Nella regione mediterranea, le zone umide sono tra gli ecosistemi più produttivi, fornendo servizi critici per mezzo miliardo di persone. La pesca costiera e l’agricoltura sostenibile si basano su ecosistemi di zone umide costiere sane, fornendo importanti fonti di nutrimento a basso contenuto di carbonio per la popolazione in continua crescita. Le più grandi aree di zone umide si trovano in Egitto, Francia, Turchia e Algeria, che insieme costituiscono circa due terzi dell’area delle zone umide del Mediterraneo.

La crisi climatica, inclusa la siccità, sta colpendo il Mediterraneo il 20% più duramente del resto del mondo, ma le zone umide costiere giocano un ruolo vitale nel mitigare il futuro aumento della temperatura.

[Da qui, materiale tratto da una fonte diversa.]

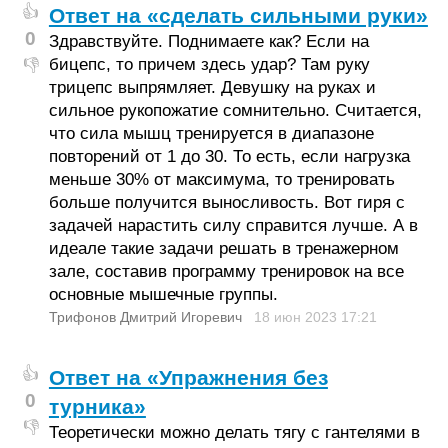
👍
Ответ на «сделать сильными руки»
0
Здравствуйте. Поднимаете как? Если на
бицепс, то причем здесь удар? Там руку
👎
трицепс выпрямляет. Девушку на руках и
сильное рукопожатие сомнительно. Считается,
что сила мышц тренируется в диапазоне
повторений от 1 до 30. То есть, если нагрузка
меньше 30% от максимума, то тренировать
больше получится выносливость. Вот гиря с
задачей нарастить силу справится лучше. А в
идеале такие задачи решать в тренажерном
зале, составив программу тренировок на все
основные мышечные группы.
Трифонов Дмитрий Игоревич
18 июн 2023
17:21
👍
Ответ на «Упражнения без
0
турника»
👎
Теоретически можно делать тягу с гантелями в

Attualmente immagazzinano fino al 40% del carbonio mondiale e lo fanno a un tasso 10-20 volte superiore a quello delle foreste temperate o boreali. Tuttavia, oltre a fornire soluzioni naturali a molti problemi ambientali, i servizi ecosistemici delle zone umide sono tra gli habitat più produttivi del mondo, e possono essere considerati come “supermercati biologici”. Inoltre, nella regione mediterranea le zone umide forniscono servizi critici per mezzo miliardo di persone. La pesca costiera e l’agricoltura sostenibile si basano su ecosistemi di zone umide costiere sane, fornendo importanti fonti di nutrimento a basso contenuto di carbonio per la nostra popolazione in crescita.

Al fine di promuovere una conservazione più efficace di questi habitat cruciali, l’UfM sostiene il progetto “Wetland-Based Solutions”, promosso da MedWet. Attraverso la protezione e il ripristino delle zone umide chiave, il progetto propone le zone umide costiere come risorse chiave per l’attuazione di soluzioni basate sulla natura per contrastare gli impatti antropogenici, e in particolare, il cambiamento climatico. Il progetto Wetland-Based Solutions è una collaborazione tra 30 partner esperti di zone umide provenienti da 10 paesi, con il finanziamento e il sostegno della Fondazione MAVA. Si sono riuniti e hanno costruito un’iniziativa innovativa per salvare, ripristinare e gestire eccezionali soluzioni basate sulla natura nella costa del Mediterraneo, a beneficio delle persone, del loro benessere e della fauna selvatica, dove vive un terzo delle popolazioni del Mediterraneo.

Il concetto “Nature-based Solutions” consiste nel promuovere l’uso di ecosistemi naturali attraverso interventi di conservazione o restauro per affrontare sfide sociali globali, come il cambiamento climatico, la riduzione del rischio di disastri naturali (inondazioni, valanghe o incendi), l’approvvigionamento di cibo e acqua, la sicurezza energetica, o anche i problemi di crescita urbana. Sono applicazioni del mondo reale che dimostrano i benefici della natura e degli ecosistemi sani, fornendo un ritorno tangibile sugli investimenti e dando un contributo sostanziale al benessere umano.